When disruption is afoot, incumbents typically remain tethered to their longstanding habits to sustain themselves. In the context of an increasingly competitive marketplace for law students, this is playing itself out in a quest to retain prestige in the legacy system for ranking law schools, the U.S. News & World Report rankings. Law schools continue to chase prestige by luring students whose LSAT scores and undergraduate grade point averages will help them move up the rankings. They are attracting students by offering tuition discounts -- during the 2013-14 school year just under 40 percent of law students paid full tuition.
But this push to retain prestige in turn reduces revenues and places the schools in a vicious cycle as the expenditures to remain competitive and improve continue to escalate, as has been true in all of higher education.
Lawsuits challenging the veracity of claims that law schools make around job placement are increasing, and if a verdict goes against a law school, the floodgates against them could open that much wider.
On top of all these challenges, higher education itself is, of course, seeing a variety of potential disrupters emerge, all powered at least in part through online learning.
To this point, disruptive innovators have not directly attacked law schools by offering new versions of a legal education. But were entities to emerge that paired online learning, with its flexibility and competency-based learning attributes, with place-based boot camp-type clinical experiences that trained students to practice law in a more affordable and practice-oriented fashion, the pressure on law schools would only increase.
We see four possible solutions for nonelite law schools.
First, launching an autonomous entity is a proven way to combat the impact of disruption. By harnessing an existing law school’s superior resources to pioneer the disruption and create enough separation so the parent entity’s existing processes and priorities do not stifle the new entity, a law school-based educational start-up could itself become the first disrupter.
Second, schools could use online learning technologies as a sustaining innovation to improve learning and control costs. By blending online learning with face-to-face instruction, law schools could incorporate more active learning and professional skills development into the existing three-year educational model.
Third, they could specialize by creating programs that allow J.D. students to focus deeply on a particular area of law. Students could learn core subjects through online, competency-based programs and their in-person experience would focus on extensive training in a particular area of law through experiential learning courses, live-client clinics, simulations, capstones, directed research and writing, moot court and trial advocacy exercises, and field placements.

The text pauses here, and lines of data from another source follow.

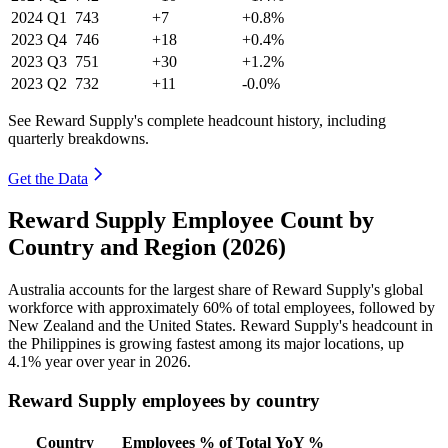
2024
Q1
743
+7
+0.8%
2023
Q4
746
+18
+0.4%
2023
Q3
751
+30
+1.2%
2023
Q2
732
+11
-0.0%
See Reward Supply's complete headcount history, including
quarterly breakdowns.
Get the Data
Reward Supply Employee Count by
Country and Region (2026)
Australia accounts for the largest share of Reward Supply's global
workforce with approximately
60%
of total employees, followed by
New Zealand and the United States. Reward Supply's headcount in
the Philippines is growing fastest among its major locations, up
4.1%
year over year in
2026
.
Reward Supply employees by country
Country
Employees
% of Total
YoY %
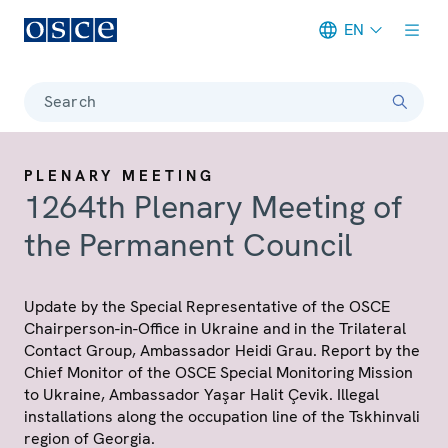
EN
Meta navigation
Search
PLENARY MEETING
1264th Plenary Meeting of
the Permanent Council
Update by the Special Representative of the OSCE
Chairperson-in-Office in Ukraine and in the Trilateral
Contact Group, Ambassador Heidi Grau. Report by the
Chief Monitor of the OSCE Special Monitoring Mission
to Ukraine, Ambassador Yaşar Halit Çevik. Illegal
installations along the occupation line of the Tskhinvali
region of Georgia.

And, finally, innovative law schools could build new, non-J.D. degree programs that specialize in training students for careers that combine elements from law, business and government -- in international trade, for example -- but do not fit neatly into existing law, business or government schools and are less time-consuming and expensive than, say, a joint J.D.-M.B.A. Or they could offer new credentials that prepare non-J.D.s for the many fields that intersect with the law but do not require a J.D. degree, such as regulatory compliance.
The future is coming for law schools; the question is whether law schools themselves will play a role in shaping that future or be shaped by the cascading circumstances surrounding them.
Michele R. Pistone is a professor of law at Villanova University's Charles Widger School of Law and an adjunct fellow at the Clayton Christensen Institute. Michael B. Horn is a cofounder and distinguished fellow at the Clayton Christensen Institute and a principal consultant for Entangled Solutions, which offers innovation services to higher education institutions.